Утром мы прибыли в Архангельск. Зимой я увидел его в первый раз. Летом с вокзала в город ходил пароход «Москва», обладавший громогласнейшим гудком. Зимой по льду Двины прокладывали трамвайный путь на длинных и широких шпалах. Вагончики бегали в одиночку, без прицепа. Впервые я ехал на трамвае по льду, и это создавало какое-то ощущение Дальнего Севера.
Под штаб-квартиру экспедиции Морского научного института горсовет выделил помещение в особняке (дом № 10 по Вологодской улице), с высокими потолками, широкими окнами. В большой и светлой комнате с балконом и красивой изразцовой печью поселились А. Д. Старостин, В. М. Голицын, М. В. Афанасьев и я — основные кадры сотрудников института в Архангельске со специальностью «на все руки».
Комната была великолепной, но с меблировкой дело обстояло плохо: имелась только одна кровать, большой стол и несколько стульев. На наше счастье, уже были изготовлены матрацы для «Персея». Положив 5-6 штук один на другой, мы устроили постели, мягкие, но неустойчивые (во сне легко было скатиться на пол с этой горы). Стены украсили сигнальными флагами, ружьями, спасательными кругами, придав комнате «морской вид». Одна ее половина, где мы спали, служила кубриком, а угол, где стоял обеденный стол, назывался кают-компанией и приемной. Жили мы дружной, веселой и деятельной семьей.
Полвека назад большинство москвичей имело превратное представление об Архангельске. Для них это был дикий Север, где обитают промышленники-поморы да политические ссыльные. Мне зимний Архангельск показался даже более уютным, чем летний. Снежный покров скрывал дефекты города, особенно грязь немощеных улиц на восточной окраине, называемой «на мхах». Мои рассказы о городе, о его трамвае, драматическом театре (почему-то называвшемся «Показательным»), неплохой оперетте, краеведческом музее, красивой набережной с березовой аллеей многие воспринимали не только с удивлением, но и с недоверием. Они объясняли мои описания Архангельска особой симпатией к нему, основанной на каких-то интимных чувствах. Я не могу полностью отрицать такие мотивы, но моя характеристика города была абсолютно объективной и недоверчивое ее восприятие меня сердило. В отместку, подделываясь иногда под клондайкские представления москвичей, я начинал рассказывать совершеннейшие небылицы, а их слушали с вниманием и интересом. Так, завирал я, например, что к середине зимы город заваливает снегом и по улицам начинают ходить на лыжах, трамвай ходит как бы в снежной траншее и видна только его крыша. На окраинные глухие улицы заглядывают белые медведи. И однажды ночью, а ночь длится там всю зиму, медведь забрел в снежную трамвайную траншею. Стенки траншеи высокие, отвесные. Утром пошел трамвай, медведю деваться некуда, и он бросился бежать по траншее, пока на перекрестке не свернул в сторону. Бежит медведь перед вагоном, а тот едет да позванивает.
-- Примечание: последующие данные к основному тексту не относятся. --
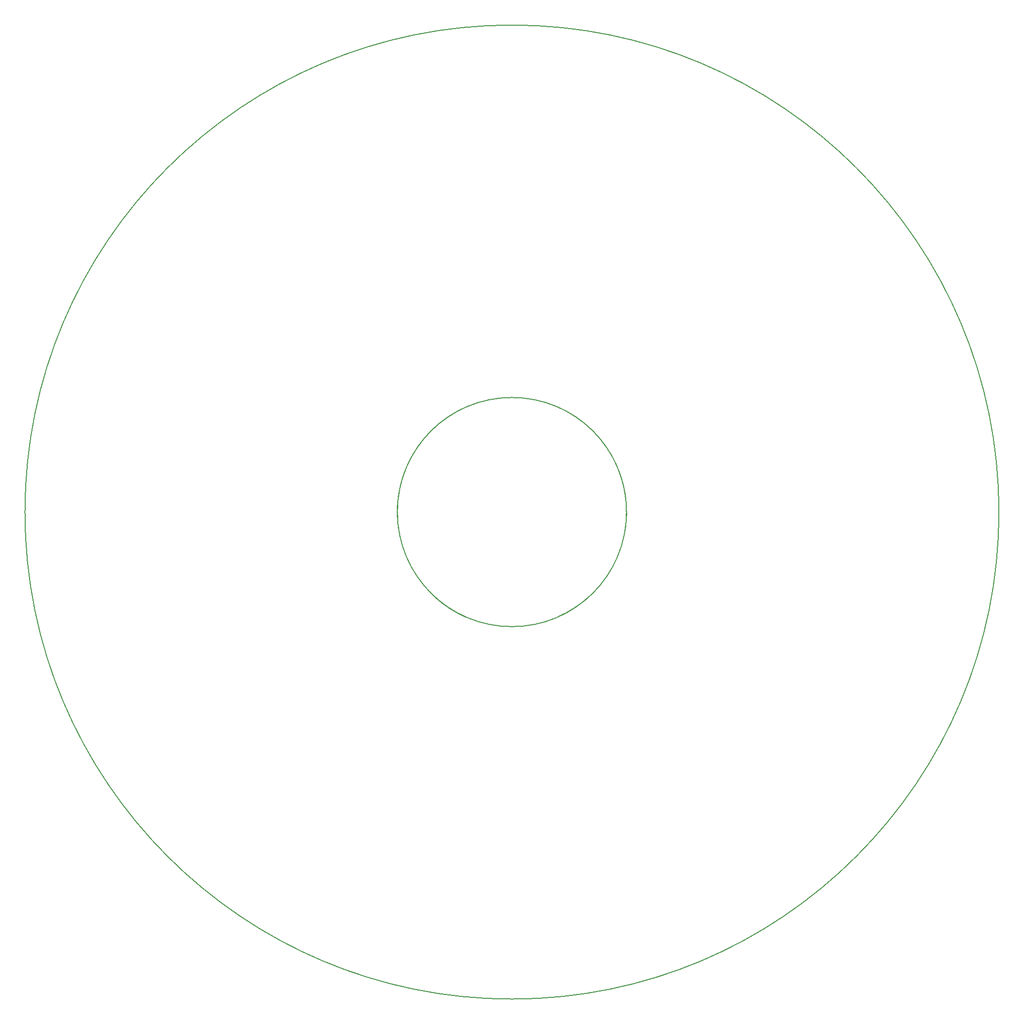
<source format=gbr>
G04 #@! TF.GenerationSoftware,KiCad,Pcbnew,(5.0.1-3-g963ef8bb5)*
G04 #@! TF.CreationDate,2019-09-11T13:55:26+02:00*
G04 #@! TF.ProjectId,crecol_v30,637265636F6C5F7633302E6B69636164,rev?*
G04 #@! TF.SameCoordinates,Original*
G04 #@! TF.FileFunction,Profile,NP*
%FSLAX46Y46*%
G04 Gerber Fmt 4.6, Leading zero omitted, Abs format (unit mm)*
G04 Created by KiCad (PCBNEW (5.0.1-3-g963ef8bb5)) date 2019 September 11, Wednesday 13:55:26*
%MOMM*%
%LPD*%
G01*
G04 APERTURE LIST*
%ADD10C,0.150000*%
%ADD11C,0.200000*%
G04 APERTURE END LIST*
D10*
X91975970Y-118354969D02*
G75*
G02X86500001Y-114799999I8024030J18354969D01*
G01*
X113513715Y-114706102D02*
G75*
G02X107999999Y-118299999I-13513715J14706102D01*
G01*
X80463771Y-104321932D02*
G75*
G02X94002211Y-80911525I19536229J4321932D01*
G01*
X106025212Y-80920163D02*
G75*
G02X119529999Y-104350000I-6025212J-19079837D01*
G01*
X120000000Y-100000000D02*
G75*
G03X120000000Y-100000000I-20000000J0D01*
G01*
D11*
X185000000Y-100000000D02*
G75*
G03X185000000Y-100000000I-85000000J0D01*
G01*
M02*

</source>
Такие «правдивые» россказни пользовались всякий раз успехом, а на меня смотрели чуть ли не как на джек-лондоновского героя.
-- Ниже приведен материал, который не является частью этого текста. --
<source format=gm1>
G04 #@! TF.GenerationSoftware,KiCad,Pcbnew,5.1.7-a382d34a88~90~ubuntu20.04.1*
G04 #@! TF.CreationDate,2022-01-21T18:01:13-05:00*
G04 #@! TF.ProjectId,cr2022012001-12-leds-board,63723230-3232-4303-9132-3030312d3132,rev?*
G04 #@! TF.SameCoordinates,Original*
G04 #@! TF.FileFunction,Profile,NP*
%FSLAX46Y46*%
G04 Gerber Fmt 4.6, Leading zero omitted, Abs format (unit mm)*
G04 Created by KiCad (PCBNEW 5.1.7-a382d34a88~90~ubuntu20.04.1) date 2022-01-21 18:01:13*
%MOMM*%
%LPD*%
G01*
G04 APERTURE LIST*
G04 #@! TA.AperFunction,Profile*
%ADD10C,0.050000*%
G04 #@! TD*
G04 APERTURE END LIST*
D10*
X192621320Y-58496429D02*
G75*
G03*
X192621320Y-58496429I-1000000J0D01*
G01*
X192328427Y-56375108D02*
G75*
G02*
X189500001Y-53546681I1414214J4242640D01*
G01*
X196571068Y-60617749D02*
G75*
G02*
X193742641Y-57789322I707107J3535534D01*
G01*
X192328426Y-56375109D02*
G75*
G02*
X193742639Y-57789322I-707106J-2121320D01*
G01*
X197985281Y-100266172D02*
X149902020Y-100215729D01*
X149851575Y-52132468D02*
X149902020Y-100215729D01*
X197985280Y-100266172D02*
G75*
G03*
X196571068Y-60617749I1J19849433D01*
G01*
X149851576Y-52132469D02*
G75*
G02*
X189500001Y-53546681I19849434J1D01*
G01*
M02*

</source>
На самом же деле в Архангельске выпадает немного снега, и в морозные дни под ногами пешеходов громко скрипят и потрескивают дощатые тротуары.
…Итак, мы приступили к созданию «Персея». Архангельский судоремонтный завод отказался производить работы на «Персее», но предоставил место для стоянки у своего причала и мастерские. Инженеров, механиков и мастеров мы должны были подыскивать сами и сами расплачиваться с ними.
Но где достать все необходимые машины и механизмы? Выход был один: добывать старые и ремонтировать!
Начались поиски. Главную машину, и котел нам разрешили снять с парового буксира «Могучий». Но… он лежал на дне Северной Двины.
В 1916 году из Англии в Архангельск пришел караван пароходов, груженных взрывчаткой и снарядами. Пароходы ошвартовались у причалов Бакарицы для разгрузки. Внезапно на одном произошел сильнейший взрыв и начался пожар. От детонации начались взрывы и пожары на других пароходах и береговых складах. Вся Бакарица превратилась в страшный грохочущий извергающийся вулкан. На противоположном берегу реки, в Архангельске, вылетели почти все оконные стекла в домах. Металлические конструкции пароходов находили потом в нескольких километрах от Бакарицы. В этом адском пекле погибли пароходы, не только загруженные снарядами, но и все находившиеся поблизости. В том числе затонул совсем новый буксирный пароход «Могучий», на нем была паровая машина мощностью 360 лошадиных сил.
Буксир подняли со дна, машину сняли, разобрали и доставили в мастерскую судоремонтного завода. Кроме того, использовали котел, некоторые вспомогательные механизмы и металл обшивки корпуса. От буксира остались киль да ребра шпангоутов.